As Guardian, Gladys could return to Earth whenever necessary, maintaining contact with her parents, and occasionally seeing Beatrix when her sister travelled back through her own Portal. But within Clivilius itself, Gladys found herself profoundly isolated. Her Guardianship anchored her to Belkeep—a frozen, struggling settlement locked in perpetual winter—whilst Beatrix and Luke had become Guardians of Bixbus, and Jamie remained in that same distant settlement. The geography of Clivilius separated them as surely as dimensional barriers once had.
In Belkeep, Gladys adapted as she always had—methodically, pragmatically, and with wine as her constant companion. The settlement proved precarious, struggling with resource scarcity, psychological toll, and threats she was still learning to understand. Yet her professional background in infrastructure resilience and regulatory frameworks found unexpected application in this frontier community that desperately needed exactly those skills.
For years, she worked within Belkeep's governance structures, contributing to survival strategies whilst maintaining her Earth connections through the Portal. She could speak to her parents, update them carefully on a life they couldn't fully comprehend. She could coordinate with Beatrix on Earth, though their relationship remained complicated by revelations neither had fully processed. But she could not reach Jamie, Luke, or Beatrix within Clivilius itself—the hostile terrain and deteriorating conditions made Belkeep effectively unreachable from any other settlement.
That isolation endured until early 2027, when Beatrix—working through the Bixbus Office of External Settlements—finally located Belkeep through a coordinated cartographic audit. The establishment of a temporary high-bandwidth relay line allowed the sisters to speak directly within Clivilius for the first time in nearly a decade, marking both a profound personal reunion and a historic operational milestone in Guardian coordination.

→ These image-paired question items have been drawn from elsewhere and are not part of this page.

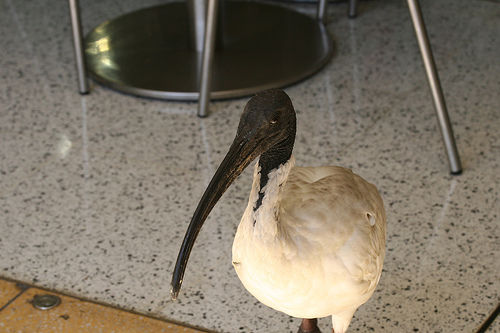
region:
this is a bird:
[159, 75, 427, 303]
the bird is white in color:
[266, 245, 358, 297]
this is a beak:
[155, 106, 225, 306]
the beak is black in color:
[198, 182, 228, 211]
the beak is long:
[166, 190, 209, 319]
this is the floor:
[345, 56, 450, 180]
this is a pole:
[406, 20, 481, 146]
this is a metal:
[409, 10, 471, 104]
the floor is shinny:
[17, 120, 160, 228]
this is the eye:
[266, 109, 283, 125]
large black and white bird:
[167, 84, 397, 331]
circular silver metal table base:
[79, 0, 337, 105]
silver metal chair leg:
[401, 0, 466, 180]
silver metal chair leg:
[66, 0, 93, 97]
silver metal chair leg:
[195, 0, 219, 122]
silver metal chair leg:
[311, 1, 332, 23]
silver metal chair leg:
[343, 0, 360, 22]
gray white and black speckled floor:
[0, 0, 499, 332]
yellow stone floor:
[0, 269, 257, 331]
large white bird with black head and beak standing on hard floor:
[168, 83, 395, 331]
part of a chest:
[262, 264, 323, 323]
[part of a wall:
[409, 269, 435, 308]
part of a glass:
[406, 225, 441, 280]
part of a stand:
[415, 115, 477, 175]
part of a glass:
[113, 187, 160, 231]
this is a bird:
[171, 75, 409, 326]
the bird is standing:
[170, 75, 390, 332]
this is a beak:
[156, 132, 236, 297]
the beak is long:
[163, 149, 236, 300]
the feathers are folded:
[292, 169, 369, 303]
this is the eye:
[268, 113, 283, 124]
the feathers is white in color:
[283, 167, 376, 297]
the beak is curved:
[160, 155, 241, 299]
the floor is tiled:
[46, 125, 159, 252]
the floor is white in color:
[38, 131, 140, 250]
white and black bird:
[152, 97, 399, 331]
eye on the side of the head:
[269, 111, 281, 128]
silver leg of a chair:
[408, 10, 472, 174]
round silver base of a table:
[79, 4, 349, 107]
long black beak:
[152, 150, 242, 306]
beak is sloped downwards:
[164, 134, 254, 312]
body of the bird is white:
[236, 160, 386, 328]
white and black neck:
[249, 161, 281, 229]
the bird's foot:
[282, 316, 322, 331]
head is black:
[239, 90, 304, 168]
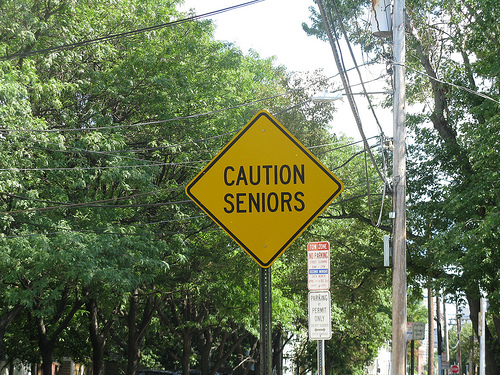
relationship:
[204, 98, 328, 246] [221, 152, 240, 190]
sign has letter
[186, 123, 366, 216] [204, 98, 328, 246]
letting on sign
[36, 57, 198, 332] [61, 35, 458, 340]
tree in distance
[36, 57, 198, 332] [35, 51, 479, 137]
tree in background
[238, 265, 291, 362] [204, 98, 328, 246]
pole on sign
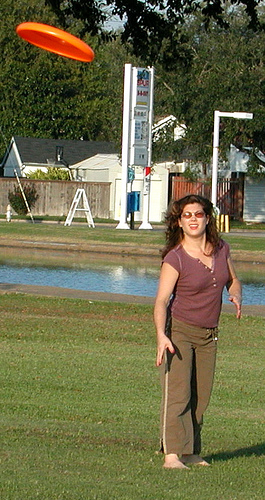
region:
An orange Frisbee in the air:
[10, 10, 91, 75]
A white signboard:
[51, 182, 105, 238]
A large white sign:
[108, 56, 157, 236]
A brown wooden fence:
[0, 164, 164, 221]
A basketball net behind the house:
[39, 139, 81, 181]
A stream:
[5, 254, 159, 296]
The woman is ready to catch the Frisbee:
[139, 183, 251, 492]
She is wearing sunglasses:
[142, 187, 238, 251]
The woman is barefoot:
[147, 436, 226, 483]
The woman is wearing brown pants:
[140, 178, 251, 492]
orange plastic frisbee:
[10, 19, 101, 65]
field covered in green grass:
[26, 356, 137, 420]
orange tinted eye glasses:
[178, 210, 207, 219]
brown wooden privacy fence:
[41, 181, 64, 217]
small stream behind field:
[56, 250, 130, 289]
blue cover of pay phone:
[126, 189, 139, 209]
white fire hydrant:
[2, 203, 13, 220]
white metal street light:
[205, 106, 252, 199]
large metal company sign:
[119, 56, 152, 167]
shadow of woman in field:
[204, 427, 263, 471]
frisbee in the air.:
[13, 14, 103, 73]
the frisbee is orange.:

The connection that followed transformed everything. Between 2028 and 2030, a phased relocation programme moved most of Belkeep's population to Bixbus, ending decades of isolation. By mid-2030, Belkeep ceased operating as a civilian settlement, redesignated instead as a Remote Research and Heritage Zone administered by the Clivilius Environmental Research Authority.
Gladys remains Guardian of Belkeep, though the nature of that guardianship has shifted. The methodical professional who once documented compliance violations now oversees a site of historical and scientific significance, building frameworks for preservation rather than survival. She maintains connections across dimensions—to her parents on Earth, to Beatrix and Jamie now accessible within Clivilius, to a settlement that endures not through population but through memory.
She still drinks wine. More than she should, probably, though the definition of "should" feels increasingly irrelevant when you've watched a settlement die and been reborn as its archivist. The cats, Chloe and Snowflake, are long gone, and she thinks about them sometimes with a grief disproportionate to their significance. Her relationship with Beatrix remains complicated, improved by proximity but scarred by years of revelation and distance. She sees Jamie occasionally, their friendship enduring but changed by everything they've survived separately.
The responsible elder sister, the meticulous compliance officer, the reluctant Guardian—Gladys continues adapting to roles she never chose, carrying burdens she never wanted, in a world she never imagined. She builds order from chaos as she always has, though the wine helps more than the organisational frameworks ever did. She's not perfect. She's not even entirely okay. But she endures, because that's what she's always done. Because someone has to. Because she doesn't know how to do anything else.